Thursday, March 8, 2012

Is "joyn" the telco turning point in the competition with OTT text and voice?


So are you going to “joyn”?  We hope so.

On Monday, the GSMA gave both a long awaited kick off and consumer branding to Rich Communication Suite 5 (RCS), the latest version of an industry-supported suite of features such as instant messaging and video calling based on IMS.


The industry body said the new brand would be used by operators to give a global ‘face’ to RCS services. “Joyn will act as a mark of assurance to customers that they will have simple and direct access to enriched voice and messaging services wherever they are and whatever network they are using,”  said the GSMA’s Director General Anne Bouverot.

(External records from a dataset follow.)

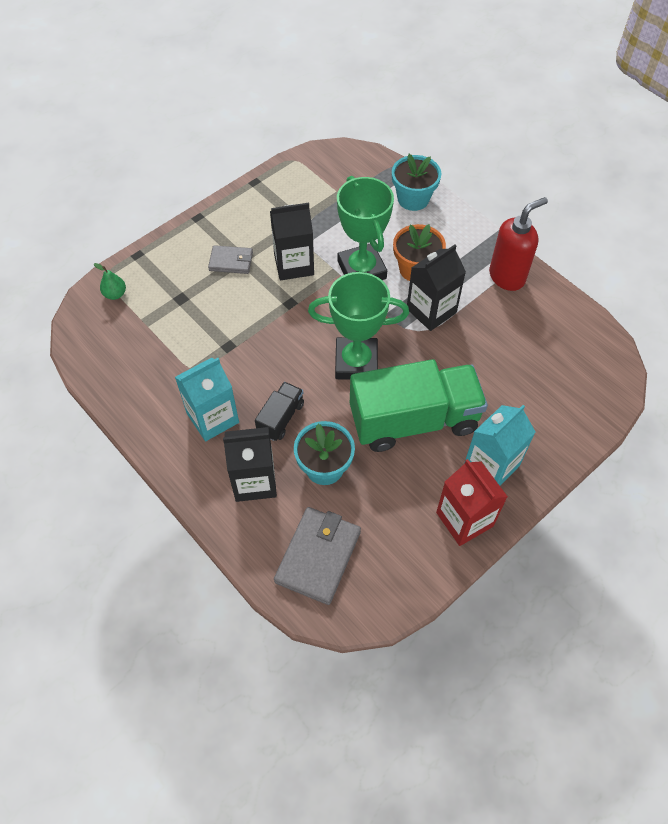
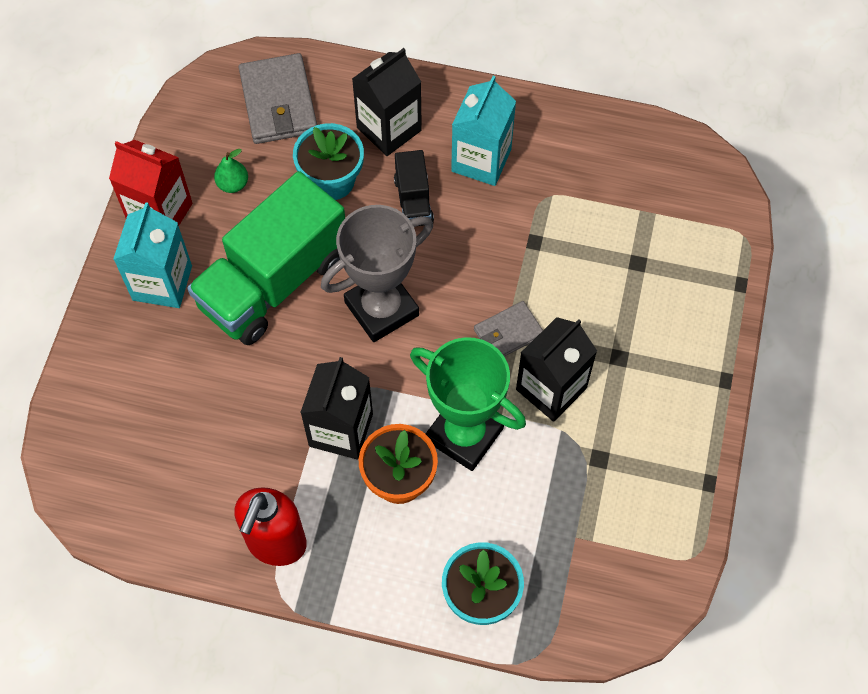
camera: 145 degrees right, 5 degrees up
green pear [94,263,126,300] -> green pear moved to [214,149,248,193]
grey wallet [208,245,253,274] -> grey wallet moved to [474,301,543,357]
green trophy [308,272,409,380] -> grey trophy [321,205,433,342]

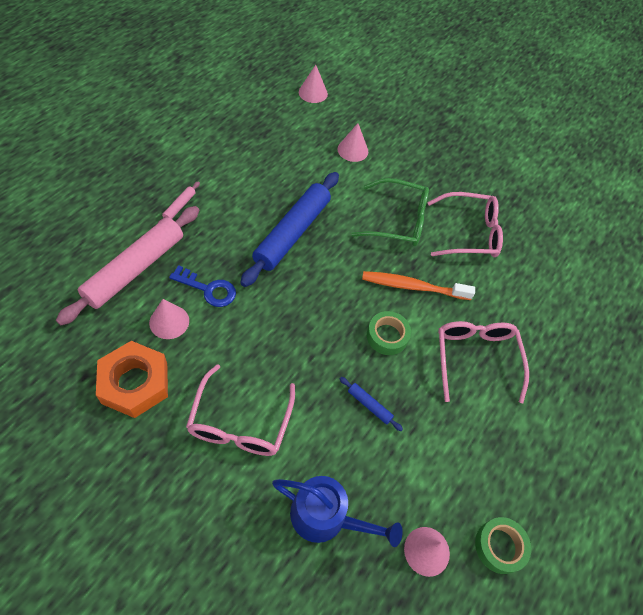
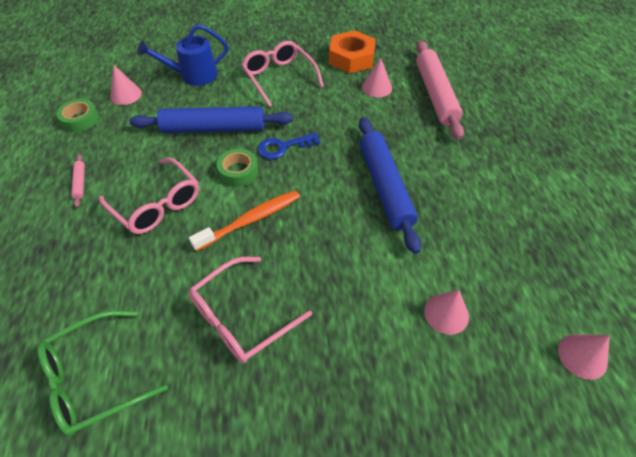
camera: 145 degrees right, 5 degrees down
pink rolling pin [158,181,200,223] -> pink rolling pin moved to [71,154,85,207]
blue key [169,265,236,307] -> blue key moved to [258,133,320,159]
blue rolling pin [340,377,403,431] -> blue rolling pin [129,106,293,133], size x2.48
green glasses [351,178,429,246] -> green glasses moved to [37,310,168,436]

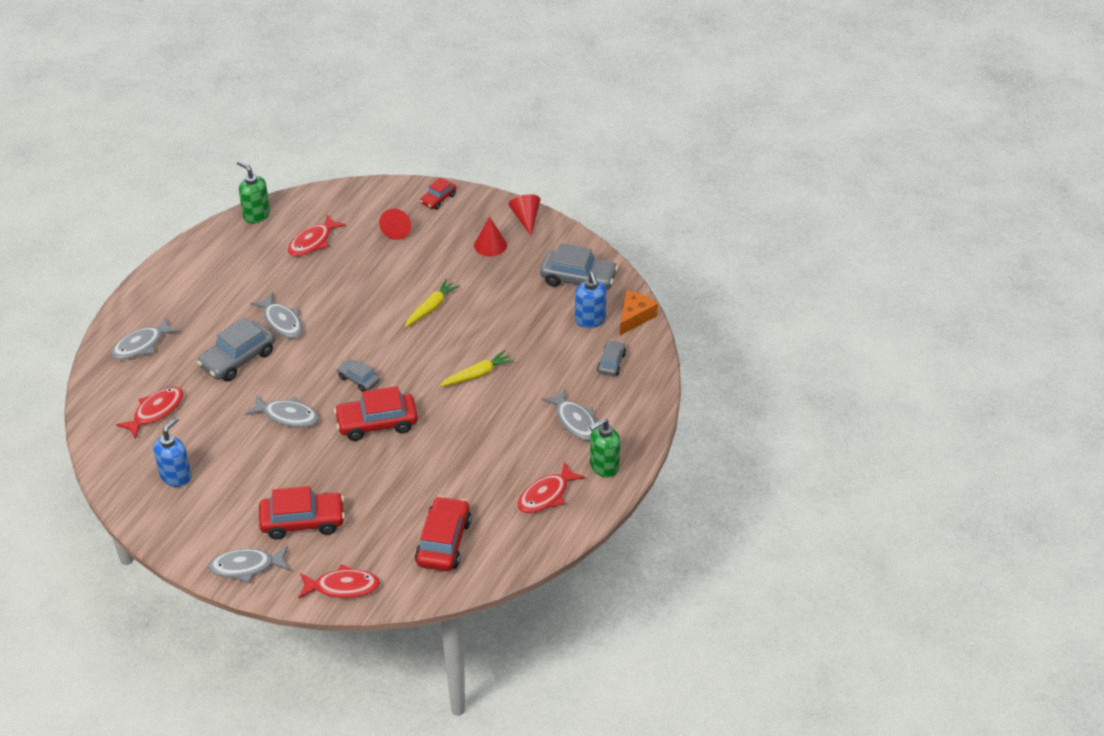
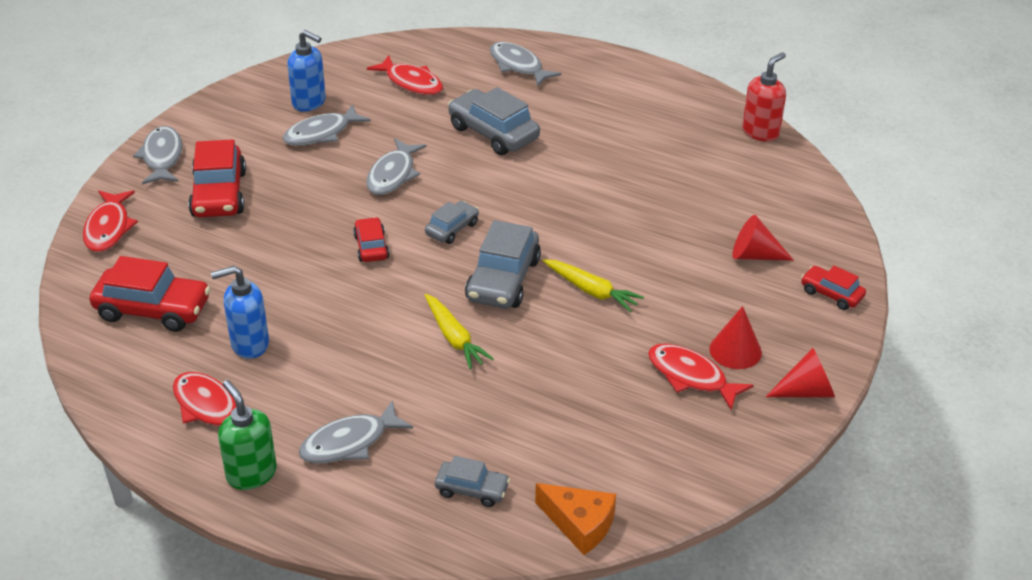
camera: 90 degrees right, 5 degrees down
green soap dispenser [237,161,270,224] -> red soap dispenser [742,52,786,141]
grey fish [250,292,303,339] -> grey fish moved to [283,104,371,146]
red fish [288,215,346,257] -> red fish moved to [648,344,754,411]
red car [334,386,418,441] -> red car [353,217,389,262], size x0.56
grey car [540,243,618,290] -> grey car moved to [465,220,541,308]
blue soap dispenser [575,272,607,328] -> blue soap dispenser moved to [211,266,269,359]

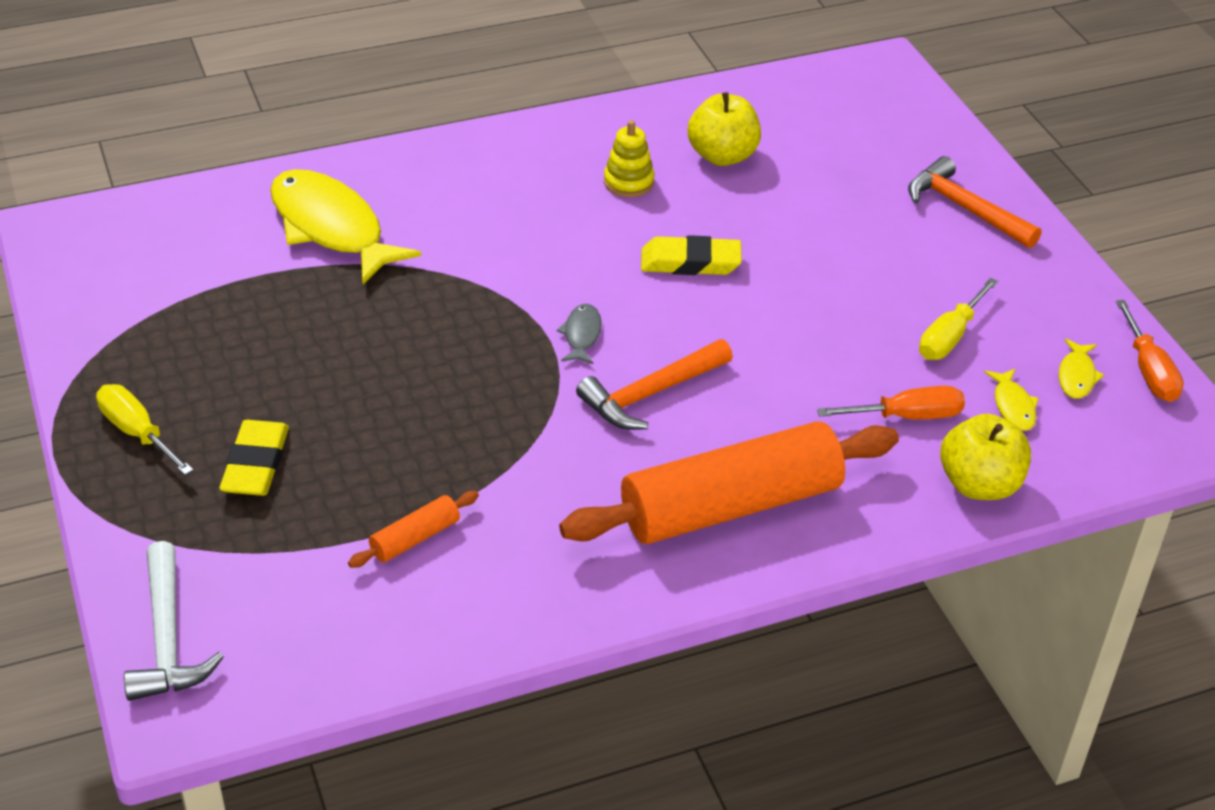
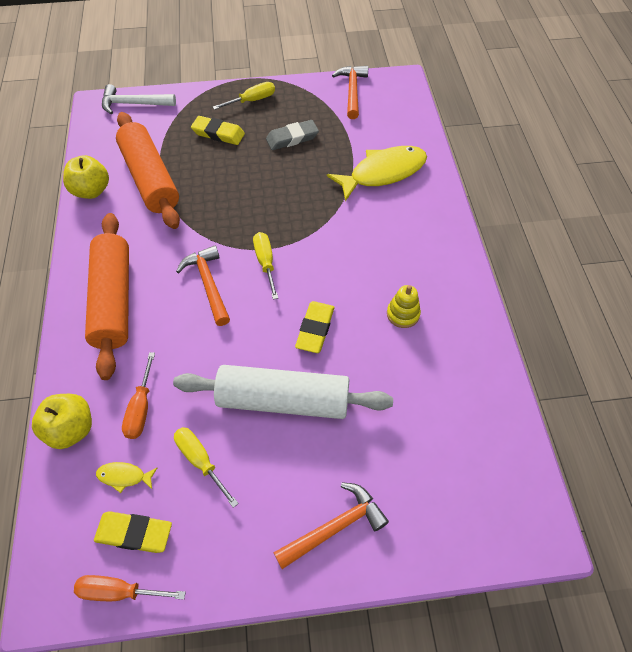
camera: 105 degrees right, 15 degrees up
orange rolling pin [348,491,479,568] -> orange rolling pin [116,112,180,229], size x2.41
grey fish [557,304,602,364] -> yellow screwdriver [253,232,278,299]
yellow apple [687,92,761,166] -> yellow apple moved to [63,155,109,199]
yellow fish [1059,339,1104,399] -> yellow eraser [94,511,172,553]
none -> white rolling pin [173,365,393,419]
none -> grey eraser [266,120,319,150]
none -> orange hammer [332,66,368,119]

The idea is simple, and is supposed to help operators compete against OTT players like WhatsApp and Viber that are cutting into their texting and voice business, particularly in certain developed markets like the Netherlands and South Korea

With joyn, RCS services, such as messaging, chat, video calling and document and photo sharing, will be either be embedded as an icon on a smartphone or tablet, or will be accessed via a downloadable app for today’s devices. Either way, the service will show if a person’s contacts both have joyn and if they are “online” at the moment.

Orange, Telefónica and Vodafone will launch RCS services this summer, while operators in France, Germany, Italy and South Korea have also committed to commercial launches in 2012, the GSMA said. The key to reaching consumers, of course, is getting joyn on popular devices, and manufacturers like HTC, Huawei, LG, Nokia, RIM, Samsung, Sony and ZTE have all signed up.

RCS is one of the telco battlegrounds right now, and there are doubts about whether is the successful way forward.  But whatever concerns some may have and even if some may think operators should just become a date pipeline and be happy, joyn is a sign of progress and may very well be the turning point.

This is quite clear in a blog post from Spanish tech company Solaiemes, in which they write about huge interest in RCS at Mobile World Congress, and about how independent developers will get joyn onto iPhones, negating Apple’s refusal to officially get on board.

What’s most important here is the evolution of the telco mindset. It’s great to see the industry start putting consumers, plus experiences, at the forefront.  It’s all part of the slow but necessary journey up the user experience ladder we wrote about a few weeks ago.

And in the grand scheme of things, it’s helping operators make communications more natural, more like the easy, conversational modes of communication we as humans are hardwired for.

What do you think?  Is joyn going to be the playground for the largest community in the world, the six billion mobile subscribers?

1 comment:

  1. Thanks for the mention (to solaiemes).
    We believe in RCS-e/Joyn being a platform to engage developers creating services based on messaging experience, if it worked with SMS (SMS installed in all device tiers and offered by all carriers) with a more powerful enabler combining chat, file transfer voice and video the possibities are many.